Templepatrick

Team information
- Colors: Red and Black
- Founded: 1969
- Home ground: The Cloughan
- Official website: templepatrickcc.com

= Templepatrick Cricket Club =

Templepatrick Cricket Club is a cricket club in Ballyclare, County Antrim, Northern Ireland, playing in Section 1 of the NCU Senior League.

The club was founded in 1969. The club joined the Northern Cricket Union in 1976.

==On field progress==

The club was founded in 1969 and played for two years in the Boys' Brigade 20 Overs Evening Cricket League before gaining admittance to the now defunct Belfast Cricket League in 1971. After using Belfast City Council owned pitches for their entire history, Templepatrick found a permanent home of its own in 1996 when they were invited to join up with Ballyclare Rugby Club at Cloughan Lane in Ballyclare.

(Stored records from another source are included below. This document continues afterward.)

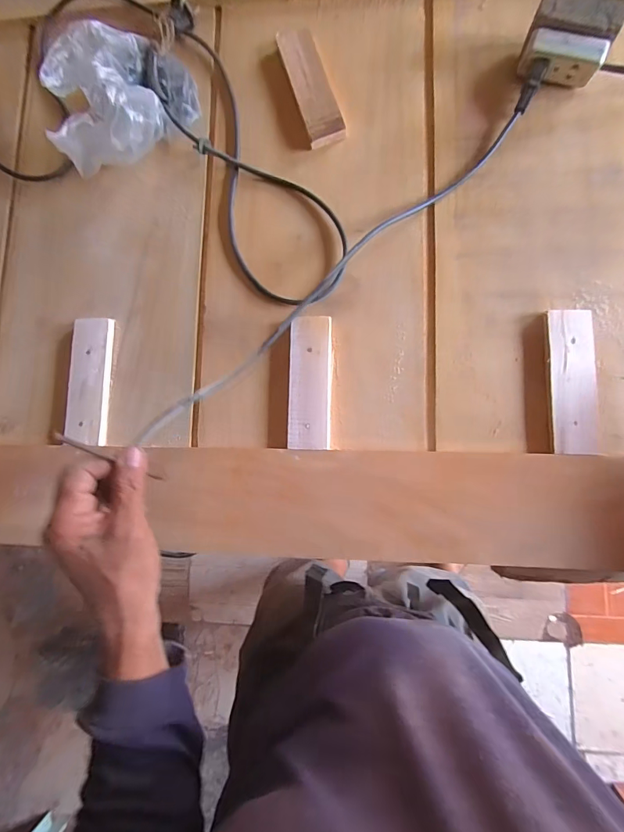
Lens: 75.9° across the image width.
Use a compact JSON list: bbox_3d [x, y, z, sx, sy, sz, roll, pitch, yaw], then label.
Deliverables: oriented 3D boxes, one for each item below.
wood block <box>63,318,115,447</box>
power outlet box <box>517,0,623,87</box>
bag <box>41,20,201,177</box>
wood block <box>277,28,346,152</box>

For many years, Templepatrick played in the bottom rung of Northern Cricket Union senior cricket before finally gaining promotion in 2003.

==Ground development and coaching==

The club is noted for its efforts in youth cricket and coaching, achieving accreditation through the Clubmark NI programme of Sport Northern Ireland. The leader of the coaching team, Andy McCrea, was awarded the Outstanding Coaching Award at the ECB Sky Sports Coach Awards 2011. Their efforts in coaching have been matched by major ground improvements, laying a new cricket square at their Cloughan Lane ground, drainage work and developing a four-bay outdoor practice facility.